— Problem statement —
For every line below, restate it exactly and drop the images.

— Recorded information —
┏━━

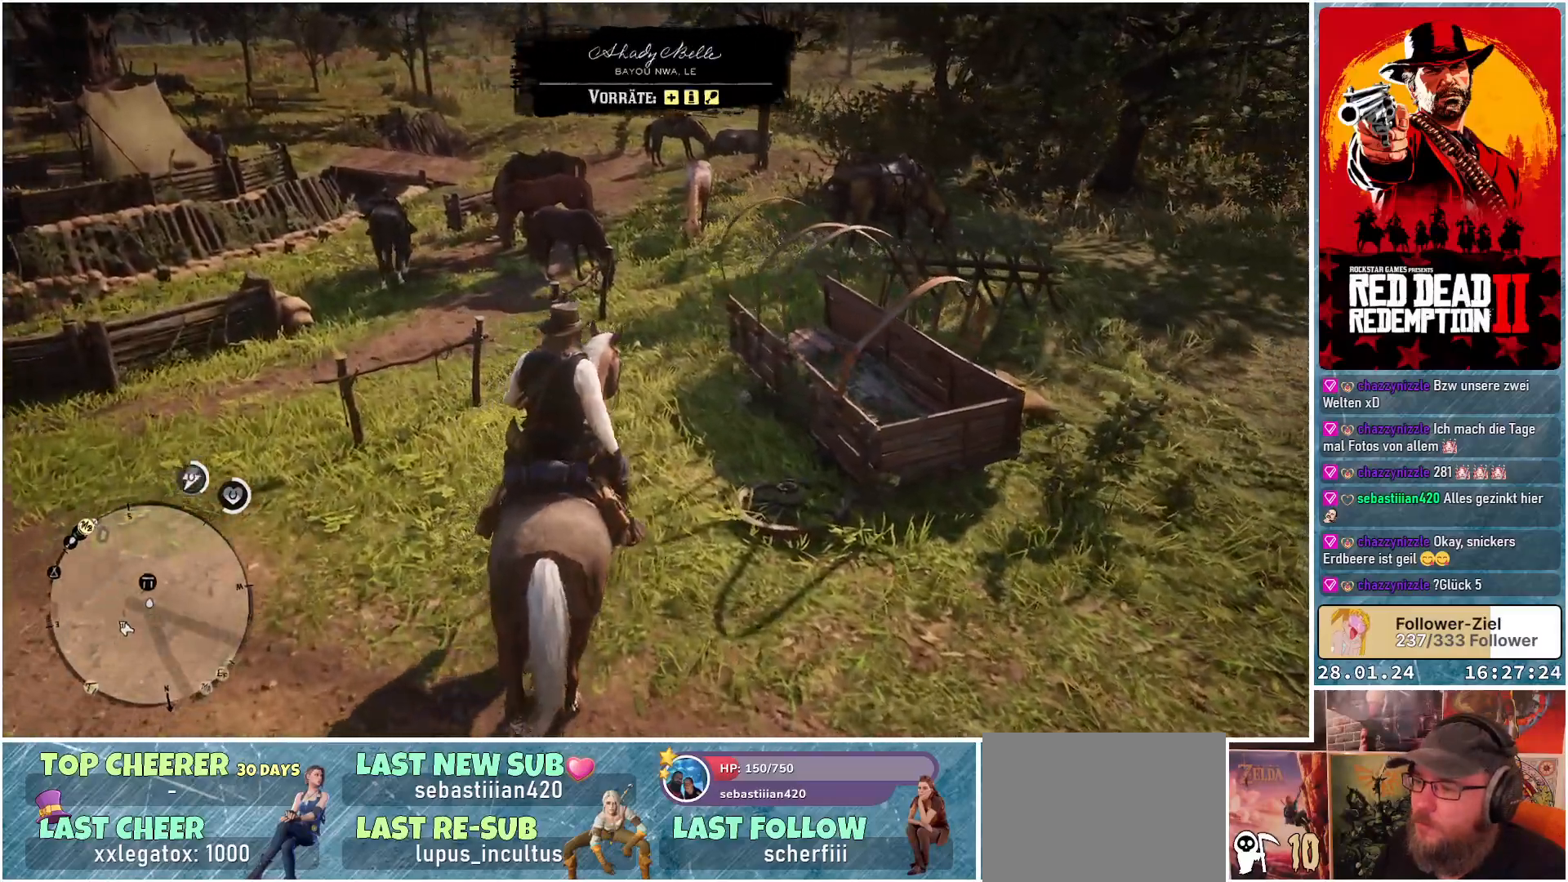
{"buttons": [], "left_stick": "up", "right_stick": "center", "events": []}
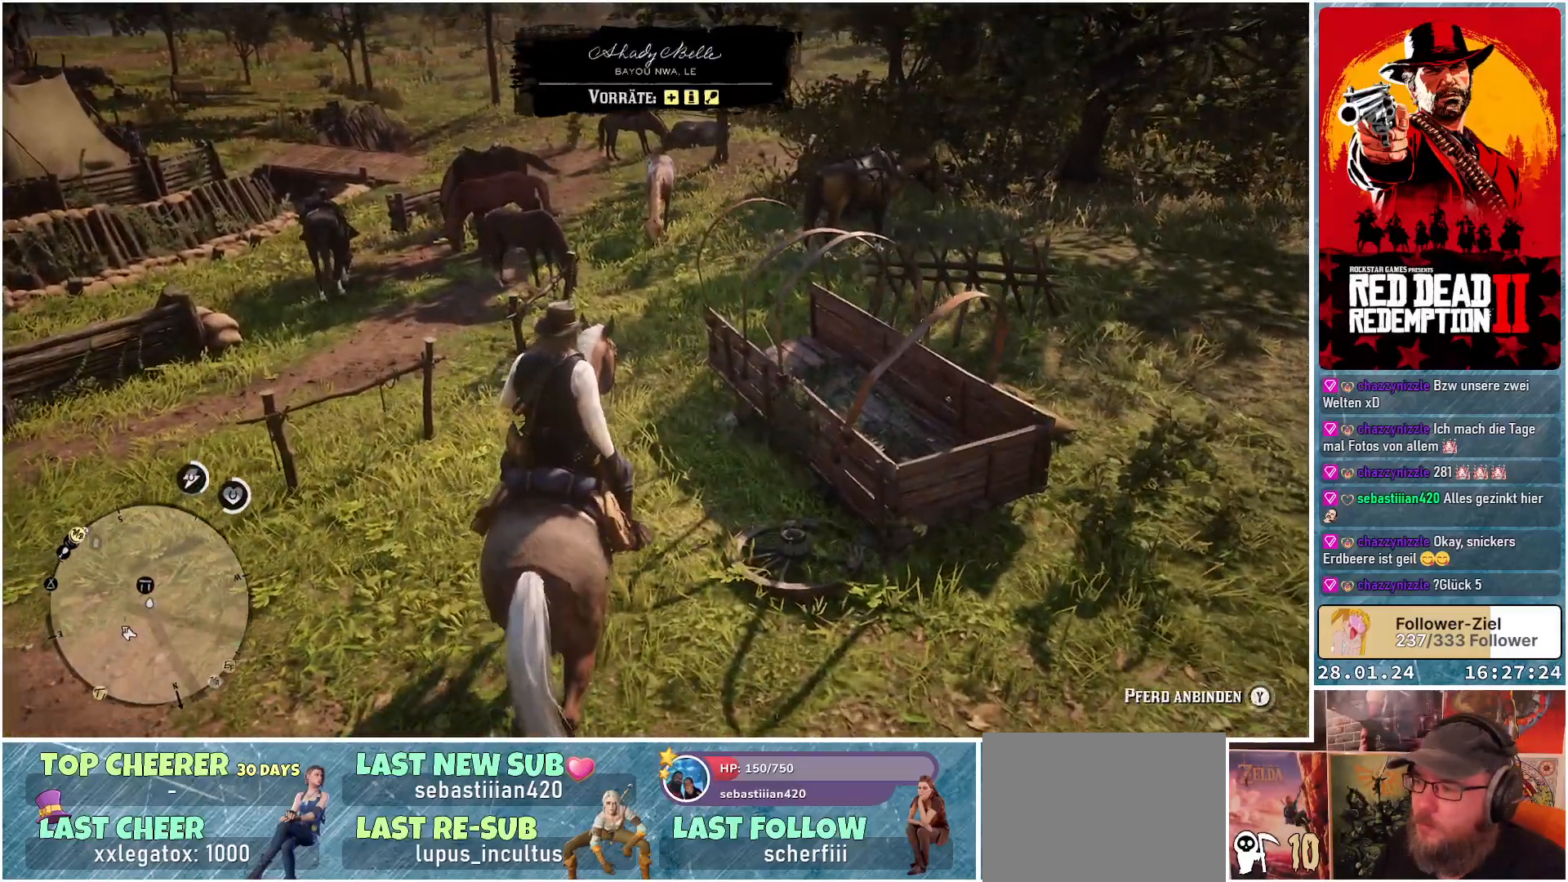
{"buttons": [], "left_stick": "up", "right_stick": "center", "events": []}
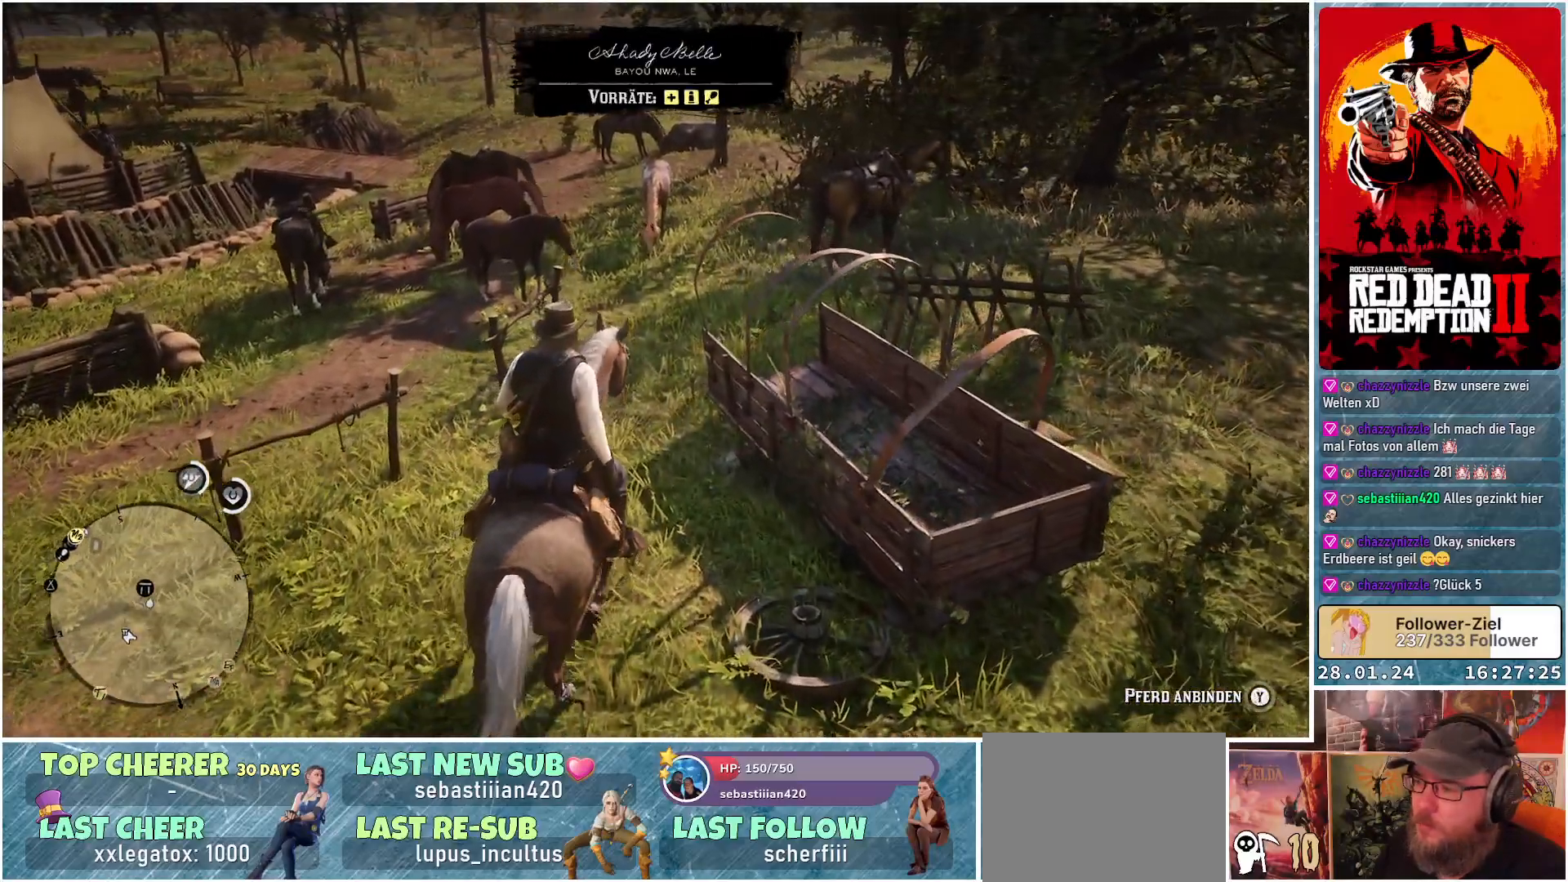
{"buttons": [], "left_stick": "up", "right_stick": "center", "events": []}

┗━━

— Problem solution —
{"buttons": [], "left_stick": "up", "right_stick": "center", "events": []}
{"buttons": [], "left_stick": "up", "right_stick": "center", "events": []}
{"buttons": [], "left_stick": "up", "right_stick": "center", "events": []}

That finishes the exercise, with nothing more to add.